Un puissant outil de surveillance étrangère américain arrive à échéance aujourd’hui, vendredi 12 juin, au moment où les inquiétudes concernant la sécurité nationale s’intensifient en pleine Coupe du monde de football à la taille record.
L’article 702 de la loi Fisa, qui expire vendredi soir à minuit, est un cadre législatif permettant aux services de renseignement américains de mener des opérations de surveillance électronique sans mandat judiciaire systématique.
Cet outil, considéré comme essentiel par les agences de renseignement, n’a pas été prolongé jeudi par les députés, les démocrates, ainsi que certains républicains réfractaires, demandant la mise en place de certains garde-fous.
Concrètement cette « outil » permet:
- la surveillance d’emails, messages, appels ou données en ligne;
- le ciblage de ressortissants étrangers à l’étranger;
- la collecte effectuée auprès des grandes entreprises tech (Google, Apple, Microsoft, etc.)
Ils ont également exigé que la Maison Blanche renonce à la nomination de Bill Pulte, un proche du président sans expérience, comme directeur du renseignement national par intérim. Après le vote, Donald Trump a annoncé la nomination du procureur new-yorkais Jay Clayton comme directeur permanent.
Contexte mondial
- L’expiration de cet outil intervient alors que les États-Unis, aux côtés du Canada et du Mexique, organisent et accueillent une Coupe du monde de football « d’une ampleur inédite ».

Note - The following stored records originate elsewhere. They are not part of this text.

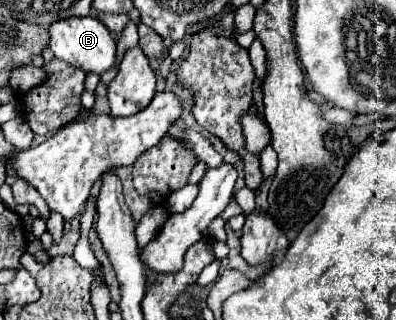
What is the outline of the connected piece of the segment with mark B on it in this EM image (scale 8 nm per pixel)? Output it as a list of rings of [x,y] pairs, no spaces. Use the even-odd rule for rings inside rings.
[[[72,16],[70,20],[58,20],[58,24],[48,26],[48,32],[54,56],[72,66],[80,66],[86,72],[104,74],[114,64],[116,40],[110,34],[110,30],[94,16]]]

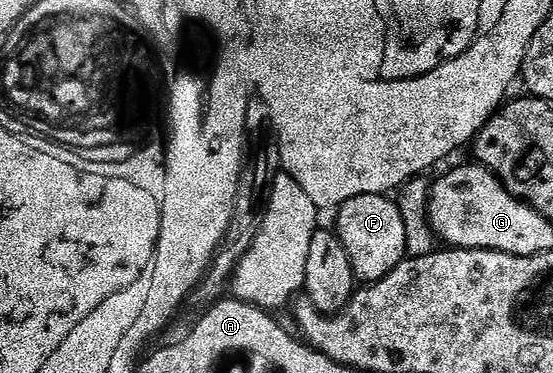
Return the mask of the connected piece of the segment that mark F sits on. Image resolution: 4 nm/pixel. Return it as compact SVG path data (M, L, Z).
M383 194L355 196L355 200L347 200L339 207L335 217L335 233L350 257L358 283L372 284L383 280L400 262L405 261L407 231L398 203L392 197Z

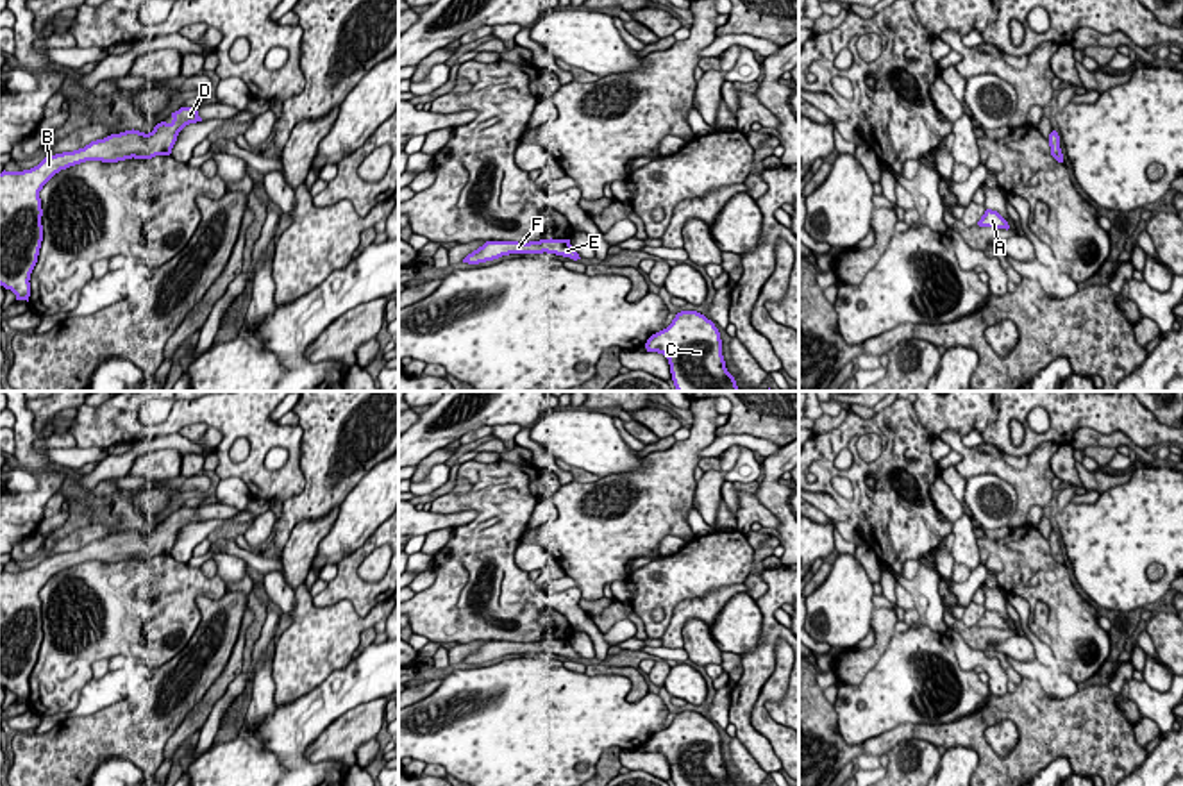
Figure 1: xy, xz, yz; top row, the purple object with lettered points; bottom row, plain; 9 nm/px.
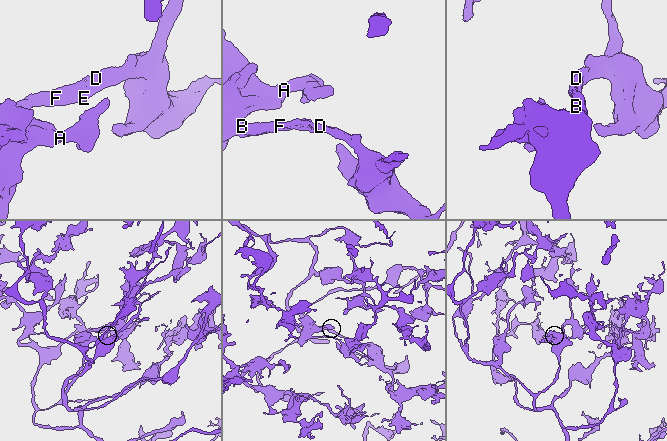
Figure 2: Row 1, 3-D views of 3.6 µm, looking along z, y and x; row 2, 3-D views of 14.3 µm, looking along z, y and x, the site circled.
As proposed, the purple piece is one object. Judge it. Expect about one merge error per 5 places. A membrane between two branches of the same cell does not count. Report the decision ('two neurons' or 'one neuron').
one neuron

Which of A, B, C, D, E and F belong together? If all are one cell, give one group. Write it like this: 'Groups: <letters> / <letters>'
Groups: A B C D E F

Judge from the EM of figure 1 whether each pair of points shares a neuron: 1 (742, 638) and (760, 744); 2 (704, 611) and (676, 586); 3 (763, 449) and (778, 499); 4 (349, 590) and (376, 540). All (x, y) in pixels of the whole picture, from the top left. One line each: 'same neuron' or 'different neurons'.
1: different neurons
2: different neurons
3: different neurons
4: same neuron

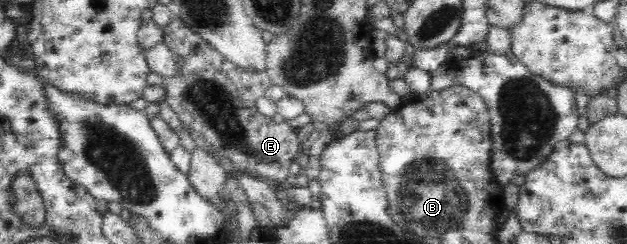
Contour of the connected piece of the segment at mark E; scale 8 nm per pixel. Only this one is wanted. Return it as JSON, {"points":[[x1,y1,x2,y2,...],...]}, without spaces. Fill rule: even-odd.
{"points":[[175,16,175,18,169,20,162,27,162,31,163,42,173,53,176,62,175,76,171,76,165,82,165,100,166,104,172,107,181,124,199,134,219,158,227,158,239,174,264,179,271,185,288,184,291,180,289,175,291,160,300,153,297,149,299,148,297,130,288,127,285,122,275,123,273,120,268,120,257,111,255,101,263,96,263,92,272,85,265,72,250,73,243,71,243,69,227,62,217,53,211,52,204,40,193,32,180,16]]}

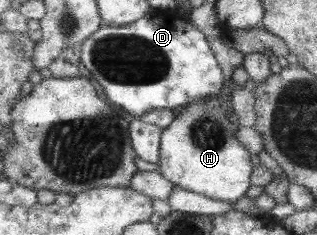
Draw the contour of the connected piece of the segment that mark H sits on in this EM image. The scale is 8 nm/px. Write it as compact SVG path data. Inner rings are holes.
M208 101L182 107L174 122L163 131L158 171L181 189L235 204L246 197L255 172L250 151L240 142L239 127L232 123L224 107L212 106Z

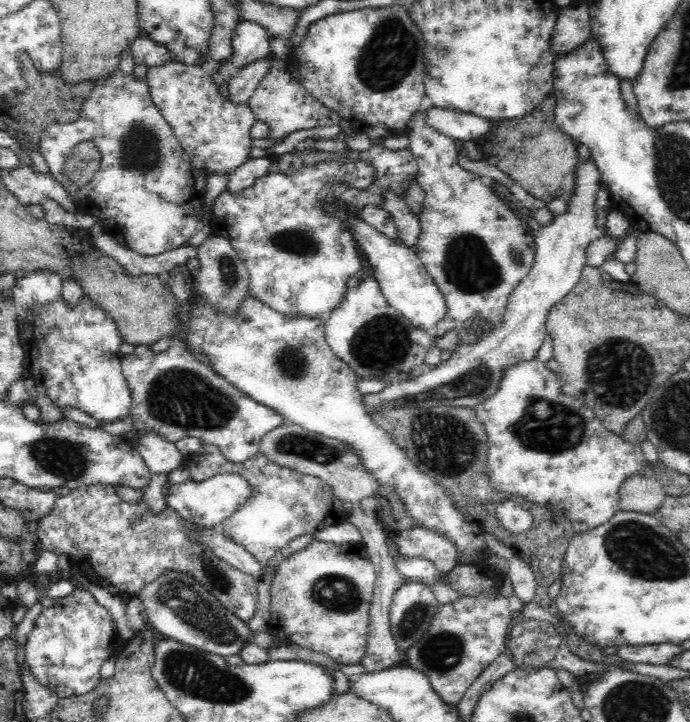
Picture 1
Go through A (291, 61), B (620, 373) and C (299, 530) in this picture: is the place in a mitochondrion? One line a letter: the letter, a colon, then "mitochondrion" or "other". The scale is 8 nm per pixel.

- Le tournoi réunira 48 nations pendant plus d’un mois, avec des rencontres réparties dans onze villes hôtes à travers le territoire américain.
Donald Trump a lui-même évoqué ce tournoi, ainsi que les célébrations pour le 250e anniversaire de la Déclaration d’indépendance des Etats-Unis, pour demander au Congrès de maintenir le programme de surveillance.
Même si ce cadre législatif expire vendredi, les programmes de surveillance opèrent grâce à des autorisations annuelles délivrées par une cour spéciale, ce qui signifie qu’ils pourraient théoriquement continuer jusqu’en mars 2027.